# TASK DETAILS
Scan the records below. List lines holding "subordinate".

[STUDY MATERIAL Boundary: Start]

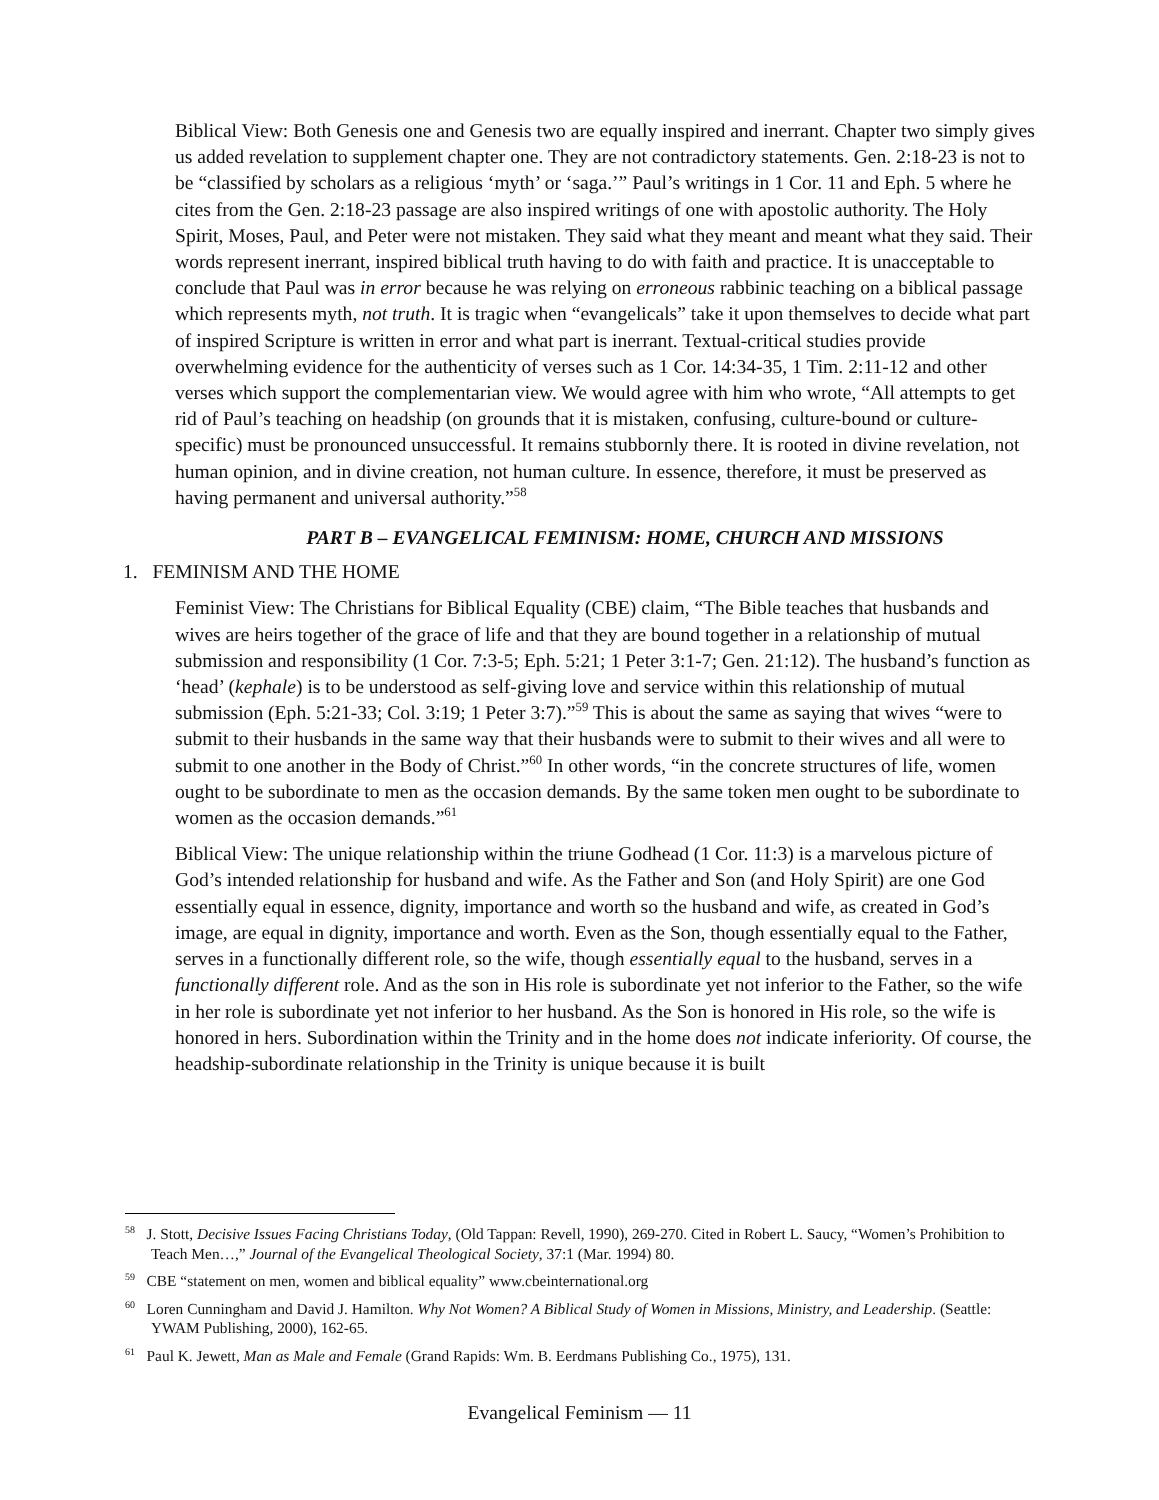Biblical View: Both Genesis one and Genesis two are equally inspired and inerrant. Chapter two simply gives us added revelation to supplement chapter one. They are not contradictory statements. Gen. 2:18-23 is not to be “classified by scholars as a religious ‘myth’ or ‘saga.’” Paul’s writings in 1 Cor. 11 and Eph. 5 where he cites from the Gen. 2:18-23 passage are also inspired writings of one with apostolic authority. The Holy Spirit, Moses, Paul, and Peter were not mistaken. They said what they meant and meant what they said. Their words represent inerrant, inspired biblical truth having to do with faith and practice. It is unacceptable to conclude that Paul was in error because he was relying on erroneous rabbinic teaching on a biblical passage which represents myth, not truth. It is tragic when “evangelicals” take it upon themselves to decide what part of inspired Scripture is written in error and what part is inerrant. Textual-critical studies provide overwhelming evidence for the authenticity of verses such as 1 Cor. 14:34-35, 1 Tim. 2:11-12 and other verses which support the complementarian view. We would agree with him who wrote, “All attempts to get rid of Paul’s teaching on headship (on grounds that it is mistaken, confusing, culture-bound or culture-specific) must be pronounced unsuccessful. It remains stubbornly there. It is rooted in divine revelation, not human opinion, and in divine creation, not human culture. In essence, therefore, it must be preserved as having permanent and universal authority.”<sup>58</sup>
PART B – EVANGELICAL FEMINISM: HOME, CHURCH AND MISSIONS
1. FEMINISM AND THE HOME
Feminist View: The Christians for Biblical Equality (CBE) claim, “The Bible teaches that husbands and wives are heirs together of the grace of life and that they are bound together in a relationship of mutual submission and responsibility (1 Cor. 7:3-5; Eph. 5:21; 1 Peter 3:1-7; Gen. 21:12). The husband’s function as ‘head’ (kephale) is to be understood as self-giving love and service within this relationship of mutual submission (Eph. 5:21-33; Col. 3:19; 1 Peter 3:7).”<sup>59</sup> This is about the same as saying that wives “were to submit to their husbands in the same way that their husbands were to submit to their wives and all were to submit to one another in the Body of Christ.”<sup>60</sup> In other words, “in the concrete structures of life, women ought to be subordinate to men as the occasion demands. By the same token men ought to be subordinate to women as the occasion demands.”<sup>61</sup>
Biblical View: The unique relationship within the triune Godhead (1 Cor. 11:3) is a marvelous picture of God’s intended relationship for husband and wife. As the Father and Son (and Holy Spirit) are one God essentially equal in essence, dignity, importance and worth so the husband and wife, as created in God’s image, are equal in dignity, importance and worth. Even as the Son, though essentially equal to the Father, serves in a functionally different role, so the wife, though essentially equal to the husband, serves in a functionally different role. And as the son in His role is subordinate yet not inferior to the Father, so the wife in her role is subordinate yet not inferior to her husband. As the Son is honored in His role, so the wife is honored in hers. Subordination within the Trinity and in the home does not indicate inferiority. Of course, the headship-subordinate relationship in the Trinity is unique because it is built
<sup>58</sup> J. Stott, Decisive Issues Facing Christians Today, (Old Tappan: Revell, 1990), 269-270. Cited in Robert L. Saucy, “Women’s Prohibition to Teach Men…,” Journal of the Evangelical Theological Society, 37:1 (Mar. 1994) 80.
<sup>59</sup> CBE “statement on men, women and biblical equality” www.cbeinternational.org
<sup>60</sup> Loren Cunningham and David J. Hamilton. Why Not Women? A Biblical Study of Women in Missions, Ministry, and Leadership. (Seattle: YWAM Publishing, 2000), 162-65.
<sup>61</sup> Paul K. Jewett, Man as Male and Female (Grand Rapids: Wm. B. Eerdmans Publishing Co., 1975), 131.
Evangelical Feminism — 11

[STUDY MATERIAL Boundary: End]

# EXERCISE RESPONSE
Feminist View: The Christians for Biblical Equality (CBE) claim, “The Bible teaches that husbands and wives are heirs together of the grace of life and that they are bound together in a relationship of mutual submission and responsibility (1 Cor. 7:3-5; Eph. 5:21; 1 Peter 3:1-7; Gen. 21:12). The husband’s function as ‘head’ (kephale) is to be understood as self-giving love and service within this relationship of mutual submission (Eph. 5:21-33; Col. 3:19; 1 Peter 3:7).”<sup>59</sup> This is about the same as saying that wives “were to submit to their husbands in the same way that their husbands were to submit to their wives and all were to submit to one another in the Body of Christ.”<sup>60</sup> In other words, “in the concrete structures of life, women ought to be subordinate to men as the occasion demands. By the same token men ought to be subordinate to women as the occasion demands.”<sup>61</sup>
Biblical View: The unique relationship within the triune Godhead (1 Cor. 11:3) is a marvelous picture of God’s intended relationship for husband and wife. As the Father and Son (and Holy Spirit) are one God essentially equal in essence, dignity, importance and worth so the husband and wife, as created in God’s image, are equal in dignity, importance and worth. Even as the Son, though essentially equal to the Father, serves in a functionally different role, so the wife, though essentially equal to the husband, serves in a functionally different role. And as the son in His role is subordinate yet not inferior to the Father, so the wife in her role is subordinate yet not inferior to her husband. As the Son is honored in His role, so the wife is honored in hers. Subordination within the Trinity and in the home does not indicate inferiority. Of course, the headship-subordinate relationship in the Trinity is unique because it is built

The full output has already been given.